Australian Prime Minister Julia Gillard's woes continue to mount, with polls reporting a continuing slide in popularity, opposition to her plan to send asylum seekers to other countries in the region and a lukewarm response to her Budget.
Gillard is also facing trouble with some of Labor's most staunch union supporters and public servants.
To underline the problems her minority Government faces, the navy patrol boat HMAS Bathurst yesterday intercepted another boat off Christmas Island, with 55 passengers and two crew on board.
The asylum seekers will stay on Christmas Island only as long as it takes to find a place abroad under a policy that has drawn criticism from the United Nations and Australian opponents.
Two polls - Newspoll in the Australian and Nielsen in Fairfax newspapers - yesterday showed the the Prime Minister's dire situation.
Newspoll said Gillard's personal standing was below that of Kevin Rudd when he was ousted as leader and had fallen to its lowest since she became Prime Minister last June.
Support for Gillard as preferred Prime Minister fell to 42 per cent and Opposition leader Tony Abbott's rose to a high of 38 per cent, while satisfaction with her performance plummeted to a record low of 34 per cent, compared with 38 per cent before the Budget.
Dissatisfaction rose six points to 55 per cent, her highest level yet.
The Fairfax Nielsen poll said that for the first time Abbott recorded a higher approval rating than Gillard. Gillard's approval score slid to 43 per cent and her disapproval rating rose to 52 per cent.
Her preferred Prime Minister rating slipped three points to 47 per cent, while Abbott's rose two points to 44 per cent.
The Sydney Morning Herald said these were her worst figures since she took over from Rudd in June and were almost as low as Rudd's approval rating nadir of 41 per cent, also in June.
Both polls reported Labor trailing the Opposition in the two-party preferred vote that determines Australian elections.
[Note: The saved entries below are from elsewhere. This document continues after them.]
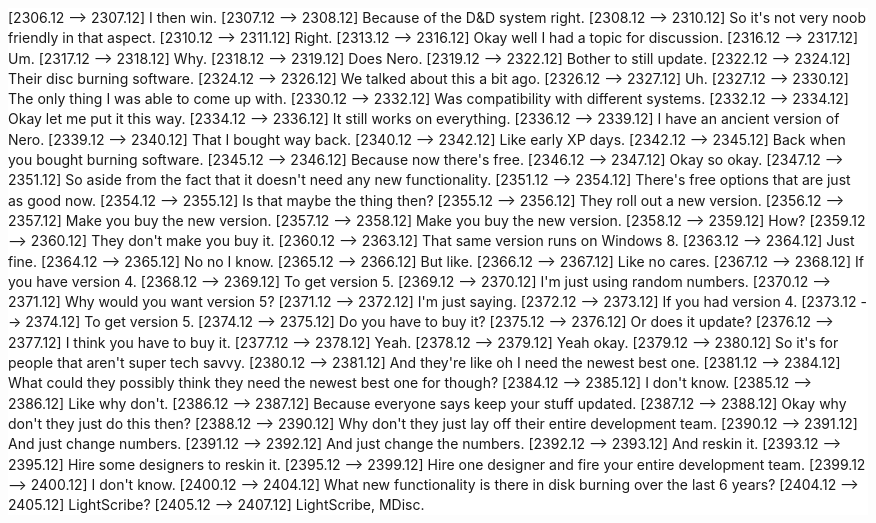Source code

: [2306.12 --> 2307.12]  I then win.
[2307.12 --> 2308.12]  Because of the D&D system right.
[2308.12 --> 2310.12]  So it's not very noob friendly in that aspect.
[2310.12 --> 2311.12]  Right.
[2313.12 --> 2316.12]  Okay well I had a topic for discussion.
[2316.12 --> 2317.12]  Um.
[2317.12 --> 2318.12]  Why.
[2318.12 --> 2319.12]  Does Nero.
[2319.12 --> 2322.12]  Bother to still update.
[2322.12 --> 2324.12]  Their disc burning software.
[2324.12 --> 2326.12]  We talked about this a bit ago.
[2326.12 --> 2327.12]  Uh.
[2327.12 --> 2330.12]  The only thing I was able to come up with.
[2330.12 --> 2332.12]  Was compatibility with different systems.
[2332.12 --> 2334.12]  Okay let me put it this way.
[2334.12 --> 2336.12]  It still works on everything.
[2336.12 --> 2339.12]  I have an ancient version of Nero.
[2339.12 --> 2340.12]  That I bought way back.
[2340.12 --> 2342.12]  Like early XP days.
[2342.12 --> 2345.12]  Back when you bought burning software.
[2345.12 --> 2346.12]  Because now there's free.
[2346.12 --> 2347.12]  Okay so okay.
[2347.12 --> 2351.12]  So aside from the fact that it doesn't need any new functionality.
[2351.12 --> 2354.12]  There's free options that are just as good now.
[2354.12 --> 2355.12]  Is that maybe the thing then?
[2355.12 --> 2356.12]  They roll out a new version.
[2356.12 --> 2357.12]  Make you buy the new version.
[2357.12 --> 2358.12]  Make you buy the new version.
[2358.12 --> 2359.12]  How?
[2359.12 --> 2360.12]  They don't make you buy it.
[2360.12 --> 2363.12]  That same version runs on Windows 8.
[2363.12 --> 2364.12]  Just fine.
[2364.12 --> 2365.12]  No no I know.
[2365.12 --> 2366.12]  But like.
[2366.12 --> 2367.12]  Like no cares.
[2367.12 --> 2368.12]  If you have version 4.
[2368.12 --> 2369.12]  To get version 5.
[2369.12 --> 2370.12]  I'm just using random numbers.
[2370.12 --> 2371.12]  Why would you want version 5?
[2371.12 --> 2372.12]  I'm just saying.
[2372.12 --> 2373.12]  If you had version 4.
[2373.12 --> 2374.12]  To get version 5.
[2374.12 --> 2375.12]  Do you have to buy it?
[2375.12 --> 2376.12]  Or does it update?
[2376.12 --> 2377.12]  I think you have to buy it.
[2377.12 --> 2378.12]  Yeah.
[2378.12 --> 2379.12]  Yeah okay.
[2379.12 --> 2380.12]  So it's for people that aren't super tech savvy.
[2380.12 --> 2381.12]  And they're like oh I need the newest best one.
[2381.12 --> 2384.12]  What could they possibly think they need the newest best one for though?
[2384.12 --> 2385.12]  I don't know.
[2385.12 --> 2386.12]  Like why don't.
[2386.12 --> 2387.12]  Because everyone says keep your stuff updated.
[2387.12 --> 2388.12]  Okay why don't they just do this then?
[2388.12 --> 2390.12]  Why don't they just lay off their entire development team.
[2390.12 --> 2391.12]  And just change numbers.
[2391.12 --> 2392.12]  And just change the numbers.
[2392.12 --> 2393.12]  And reskin it.
[2393.12 --> 2395.12]  Hire some designers to reskin it.
[2395.12 --> 2399.12]  Hire one designer and fire your entire development team.
[2399.12 --> 2400.12]  I don't know.
[2400.12 --> 2404.12]  What new functionality is there in disk burning over the last 6 years?
[2404.12 --> 2405.12]  LightScribe?
[2405.12 --> 2407.12]  LightScribe, MDisc.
They also showed that Treasurer Wayne Swan's fourth Budget failed to give Labor sufficient traction to force the political agenda away from Abbott's telling attacks on border protection and Gillard's proposed carbon tax.
Finance Minister Penny Wong has been pushing the line that the Budget was framed for the benefit of the country rather than opinion polls, and that Abbott's criticism was the "mindless negativity" of a politician good at fighting but not leading.
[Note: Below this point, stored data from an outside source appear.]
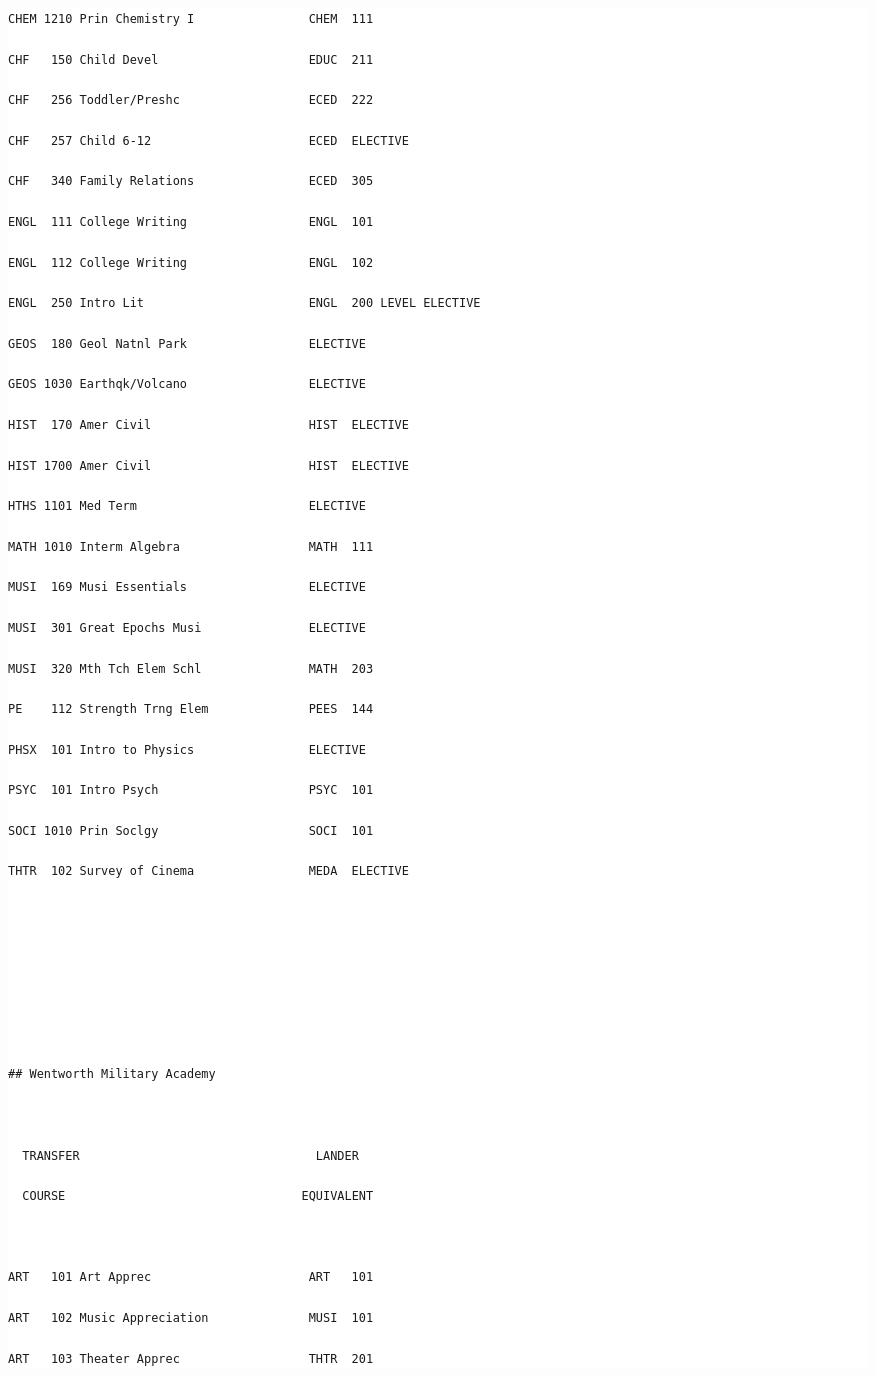     CHEM 1210 Prin Chemistry I                CHEM  111

    CHF   150 Child Devel                     EDUC  211

    CHF   256 Toddler/Preshc                  ECED  222

    CHF   257 Child 6-12                      ECED  ELECTIVE

    CHF   340 Family Relations                ECED  305

    ENGL  111 College Writing                 ENGL  101

    ENGL  112 College Writing                 ENGL  102

    ENGL  250 Intro Lit                       ENGL  200 LEVEL ELECTIVE                                                                 

    GEOS  180 Geol Natnl Park                 ELECTIVE

    GEOS 1030 Earthqk/Volcano                 ELECTIVE

    HIST  170 Amer Civil                      HIST  ELECTIVE

    HIST 1700 Amer Civil                      HIST  ELECTIVE

    HTHS 1101 Med Term                        ELECTIVE

    MATH 1010 Interm Algebra                  MATH  111

    MUSI  169 Musi Essentials                 ELECTIVE

    MUSI  301 Great Epochs Musi               ELECTIVE

    MUSI  320 Mth Tch Elem Schl               MATH  203

    PE    112 Strength Trng Elem              PEES  144

    PHSX  101 Intro to Physics                ELECTIVE

    PSYC  101 Intro Psych                     PSYC  101

    SOCI 1010 Prin Soclgy                     SOCI  101

    THTR  102 Survey of Cinema                MEDA  ELECTIVE

    

    

    

    
    
    ## Wentworth Military Academy
    
    

      TRANSFER                                 LANDER

      COURSE                                 EQUIVALENT

    

    ART   101 Art Apprec                      ART   101

    ART   102 Music Appreciation              MUSI  101

    ART   103 Theater Apprec                  THTR  201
Newspoll said that while more people thought the Budget would be good for the country than bad, 41 per cent felt they would be personally worse off, while only 11 per cent felt their life would be better.
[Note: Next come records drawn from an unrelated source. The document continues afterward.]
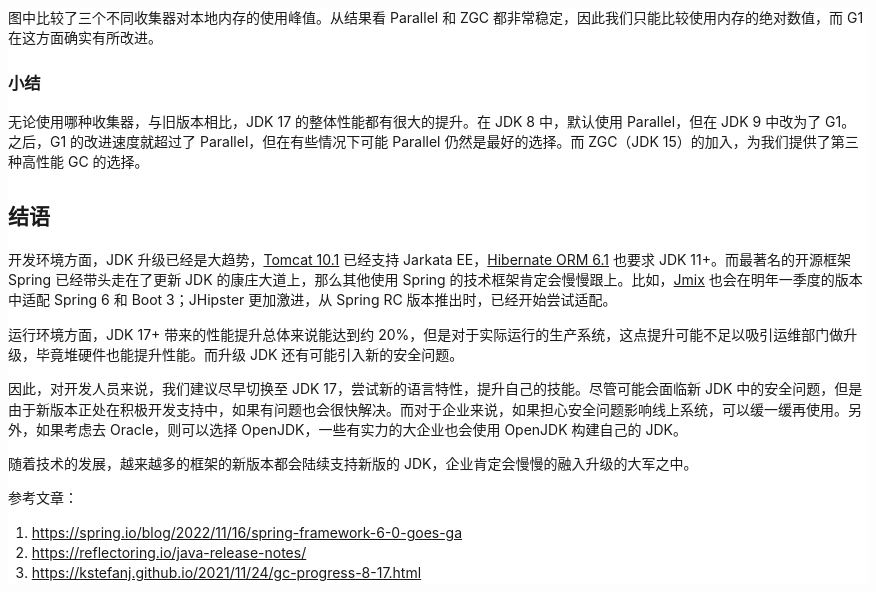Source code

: 图中比较了三个不同收集器对本地内存的使用峰值。从结果看 Parallel 和 ZGC 都非常稳定，因此我们只能比较使用内存的绝对数值，而 G1 在这方面确实有所改进。

### 小结

无论使用哪种收集器，与旧版本相比，JDK 17 的整体性能都有很大的提升。在 JDK 8 中，默认使用 Parallel，但在 JDK 9 中改为了 G1。之后，G1 的改进速度就超过了 Parallel，但在有些情况下可能 Parallel 仍然是最好的选择。而 ZGC（JDK 15）的加入，为我们提供了第三种高性能 GC 的选择。

## 结语

开发环境方面，JDK 升级已经是大趋势，[Tomcat 10.1](https://tomcat.apache.org/whichversion.html) 已经支持 Jarkata EE，[Hibernate ORM 6.1](https://hibernate.org/orm/releases/6.1/) 也要求 JDK 11+。而最著名的开源框架 Spring 已经带头走在了更新 JDK 的康庄大道上，那么其他使用 Spring 的技术框架肯定会慢慢跟上。比如，[Jmix](https://jmix.cn) 也会在明年一季度的版本中适配 Spring 6 和 Boot 3；JHipster 更加激进，从 Spring RC 版本推出时，已经开始尝试适配。

运行环境方面，JDK 17+ 带来的性能提升总体来说能达到约 20%，但是对于实际运行的生产系统，这点提升可能不足以吸引运维部门做升级，毕竟堆硬件也能提升性能。而升级 JDK 还有可能引入新的安全问题。

因此，对开发人员来说，我们建议尽早切换至 JDK 17，尝试新的语言特性，提升自己的技能。尽管可能会面临新 JDK 中的安全问题，但是由于新版本正处在积极开发支持中，如果有问题也会很快解决。而对于企业来说，如果担心安全问题影响线上系统，可以缓一缓再使用。另外，如果考虑去 Oracle，则可以选择 OpenJDK，一些有实力的大企业也会使用 OpenJDK 构建自己的 JDK。

随着技术的发展，越来越多的框架的新版本都会陆续支持新版的 JDK，企业肯定会慢慢的融入升级的大军之中。

参考文章：
1. https://spring.io/blog/2022/11/16/spring-framework-6-0-goes-ga
2. https://reflectoring.io/java-release-notes/
3. https://kstefanj.github.io/2021/11/24/gc-progress-8-17.html
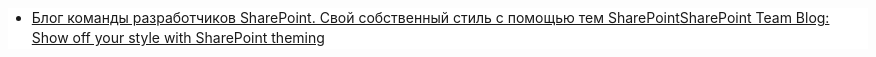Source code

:   
-  [<span data-ttu-id="5894b-169">Блог команды разработчиков SharePoint. Свой собственный стиль с помощью тем SharePoint</span><span class="sxs-lookup"><span data-stu-id="5894b-169">SharePoint Team Blog: Show off your style with SharePoint theming</span></span>](http://blogs.office.com/b/sharepoint/archive/2012/10/29/show-off-your-style-with-sharepoint-theming.aspx)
And 41 per cent said the Government could have produced a better Budget, against 38 per cent who supported Swan's strategy and 21 per cent who were undecided.
The Australian said this was the lowest support for a Government's Budget and the highest for an Opposition since Paul Keating's Labor Government Budget in 1995.
Nielsen found opinion evenly divided, with 44 per cent satisfied with the Budget and 44 per cent dissatisfied.
The Nielsen poll showed 60 per cent of voters do not support the Government's policy of shipping newly arrived asylum seekers to a third country.
The policy follows East Timor's refusal to host a regional detention centre, and discussions with Papua New Guinea to reopen former Liberal Prime Minister John Howard's "Pacific solution" camp on Manus Island, closed when Labor won power in 2007.
Gillard has reached agreement in principle to take 4000 refugees whose status has already been approved from Malaysian detention camps, in return for sending 800 asylum-seekers directly to Malaysia.
Thailand's Foreign Minister, Kasit Piromya, has since expressed his country's interest in a similar deal.
Meanwhile, the powerful Community and Public Sector Union, representing most federal public servants, has warned of strikes if the Australian Public Service Commission cuts conditions, wages and leave entitlements.
The union covers 150,000 employees in 68 agencies.
While saying strikes would be a last resort, the union warned that the first to be affected would be border protection agencies including customs, immigration, defence and agriculture and quarantine officials.
And the nation's workplace relations tribunal, Fair Work Australia, yesterday pushed the Government back into negotiations with its finding that about 200,000 community servers at present seeking a 25 per cent pay rise were paid lower wages because most were women.